At a time of all these domestic headwinds, and without the hope of big monetary stimulus, trade will diminish as a source of support for the Chinese economy.

China has been transitioning to becoming a more service-led economy, but it remains very exposed to manufacturing. This means that China is set to lose out from the shift away from goods towards services. Added to which, its trading partnership with the US only seems likely to improve if it suits the US politically. Right now, that seems less likely if inflation really has passed its peak.

Oil slip

As ever, the most meaningful driver of inflation is energy. What’s driving the weakness in oil is a decline in global oil consumption relative to production. Part of our justification this spring for believing that oil prices had peaked in March was that, historically, when global oil consumption drops below production for the first time in the cycle, the oil price tends to peak very shortly afterwards. So far that appears to be playing out.  

Oil does not contribute directly to CPI, but oil products do, most notably gasoline. This has actually been surprisingly weak, suggesting that oil consumption is back to levels last experienced when the economy was locked down. It is possible that oil has become more price elastic, with the advent of hybrid working perhaps allowing employees to save on commuting costs by working from home more often. But it is certainly surprising that this would have such a big effect on oil consumption.

Property

A big part of what is weighing on the Chinese economy right now is the property market. Chinese property is expensive. Average gross residential rental yields are lower in China’s major cities than anywhere else in the world and this against a backdrop of Chinese population growth plunging to almost zero.

Nevertheless, it would probably be wrong to adopt too negative a long-term view. China will likely continue to urbanize, and that process will entail more home building. And even with its demographic issues, China is also likely to continue outgrowing the rest of the world, which should offer support to house prices.
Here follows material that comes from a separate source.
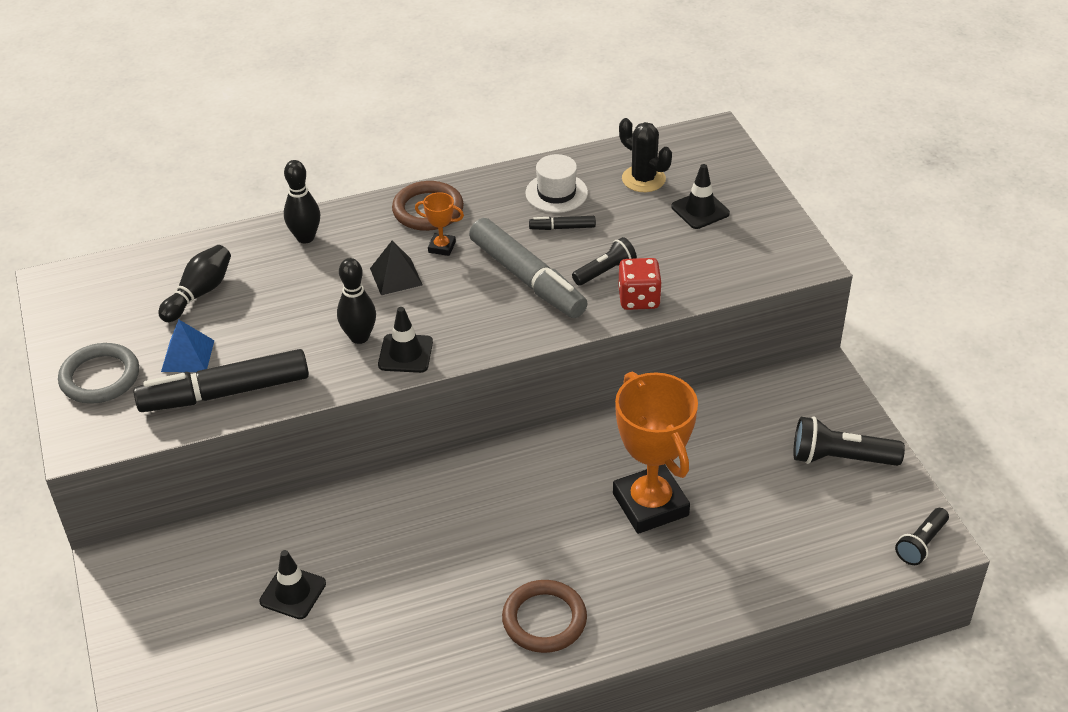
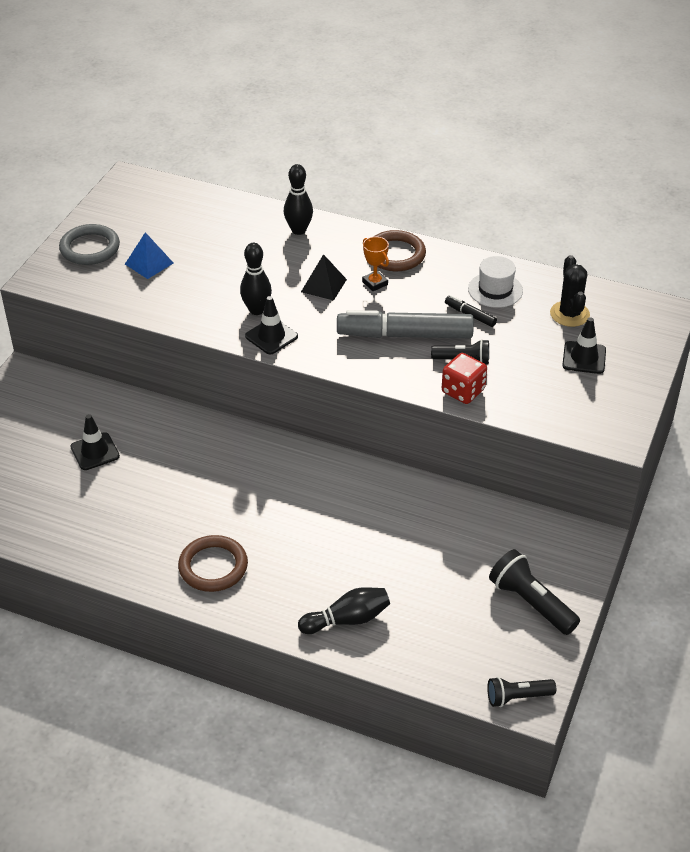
camera: 40 degrees right, 0 degrees up
black marker [133,349,309,412] -> none
black bowling pin [158,245,231,322] -> black bowling pin moved to [298,587,390,634]
grey marker [469,218,588,318] -> grey marker turned 90 degrees clockwise [337,310,474,338]
orange trophy [613,371,698,534] -> none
While Chinese property is in a cyclical downturn, the Chinese authorities have announced a plan to get all these stalled real estate projects going again. The plan has the central bank issuing low interest loans to state- owned commercial banks, which will be expected to leverage this money with their own funds to lend out to developers. As ever, the authorities are trying to strike a tricky balance between doing enough to make sure that the market stabilises and homes get delivered, and not completely bailing out real estate developers.

Last month, the authorities announced a boost to infrastructure spending to provide further offsetting growth. Alongside the modest monetary easing and bigger falls in market interest rates, these conditions are usually positive ones for Chinese assets.

So, although there are challenges for China, it seems worthwhile taking a contrarian stance and maintaining a preference for the region. The crackdown on digital stocks will continue, but we’re probably past the worst in terms of the announcements. The authorities are taking steps to fix the real estate crisis, and lockdowns should become much less common following the Party Congress in the autumn. In the meantime, infrastructure spending is picking up and interest rates have plunged. Asia ex Japan stocks appear short-term oversold in relative terms. Finally, as important a reason as any to maintain exposure to Asia ex Japan stocks is their low correlation with the rest of the world. If the upturn in US and European stocks since mid-June turns out to be just a bear market rally, Asia ex Japan equities stand to hold up relatively well.